Monday, March 7
1:30-4:30pm
Chemical Heritage Foundation
Room: Ullyot S
Coordinators: Shawn Averkamp, Sara Rubinow, Matt Miller, Josh Hadro
Tools and standards abound for creating and enriching metadata, but measuring, monitoring, and managing metadata for the long haul can be a daunting task. What tools are out there to assess the shape of our metadata? How can visualizations show us the gaps or flaws in our description? What can web traffic analytics tell us about the value of our metadata? What is quality, really? We certainly don’t have all the answers, but together we can workshop the questions. Specific topics will be driven by the interest of attendees. The organizers will bring examples of their own work at NYPL in visualization, data analysis with Python, and Google analytics assessment and invite participants to bring their own tools and strategies to share in group discussion, short demos, and hands-on breakout sessions. Takeaways will include: exposure to approaches and tools in use in the field and an expanded network of commiserators to help you through your next metadata audit.
Schedule:
1:30 - 1:40 Introductions
1:40 - 3:00 Presentations
3:00 - 3:10 Break
3:10 - 4:10 Hands-on sessions
4:10 - 4:30 Reporting back and discussion
You'll get the most out of your hands-on sessions if you install the necessary applications ahead of time. If you're planning to participate in the following hands-on sessions, please try to come prepared!

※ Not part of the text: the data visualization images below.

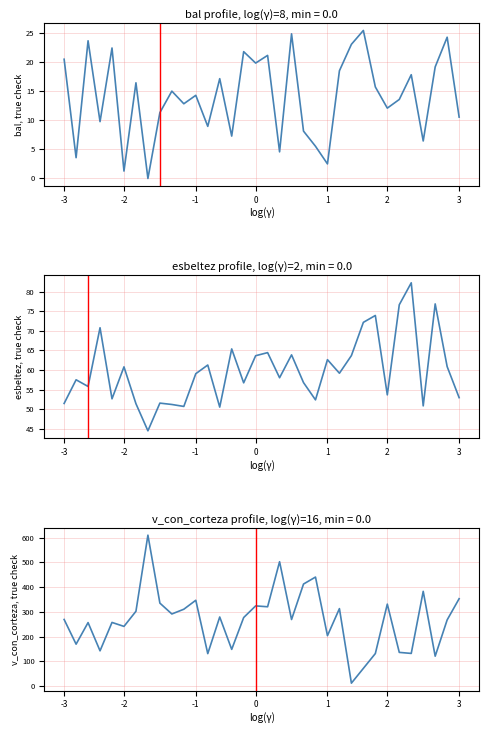

The value of v_con_corteza at 17 is 320.7. True or false?

True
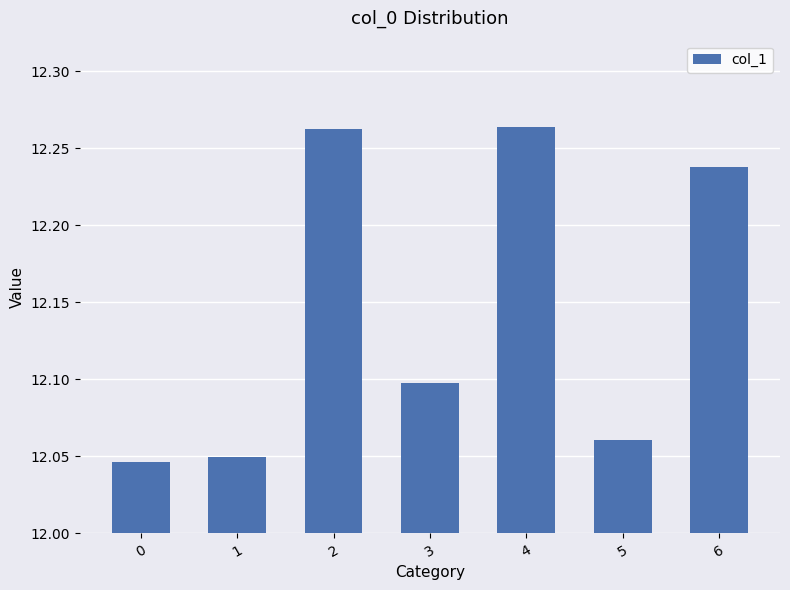

How many bars are there in total?

7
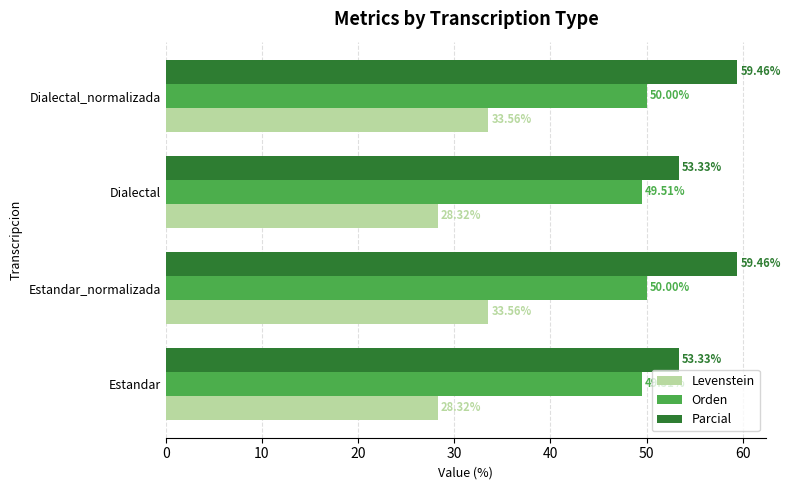

What are all the series names shown in the legend?

Levenstein, Orden, Parcial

For this hands-on session, we'll be using Jupyter (IPython) notebook to walk through some simple functions and scripts. We'll also be working with lxml, a third-party Python library for parsing and manipulating XML. Fortunately, both of these are already included in the Anaconda Python distribution. We strongly recommend installing Anaconda for this workshop. It also comes bundled with pandas and all of its dependencies, so it will be useful to have it you're interested in learning more about data analysis.
For this hands-on session, we'll be using Jupyter (IPython) notebook to explore basic data analysis with pandas, a Python data analysis library. Fortunately, both IPython notebook and pandas (as well as two additionally-necessary packages, numpy and matplotlib) are already included in the Anaconda Python distribution. We strongly recommend installing Anaconda for this session. It also comes bundled with lxml, a third-party Python library for parsing and manipulating XML, so it will be useful to have if you're interested in learning more about using Python to parse your XML data.
This hands-on session will be a beginner's intro to the d3 visualization library. We will use it to try to render metadata quality results which allows quick visual analysis. All you will need for this session are the examples and data provided in the d3_viz folder, a text editor and a web browser.
During the workshop, we'll take collaborative notes and share favorite resources in this Google Doc. We invite you to contribute!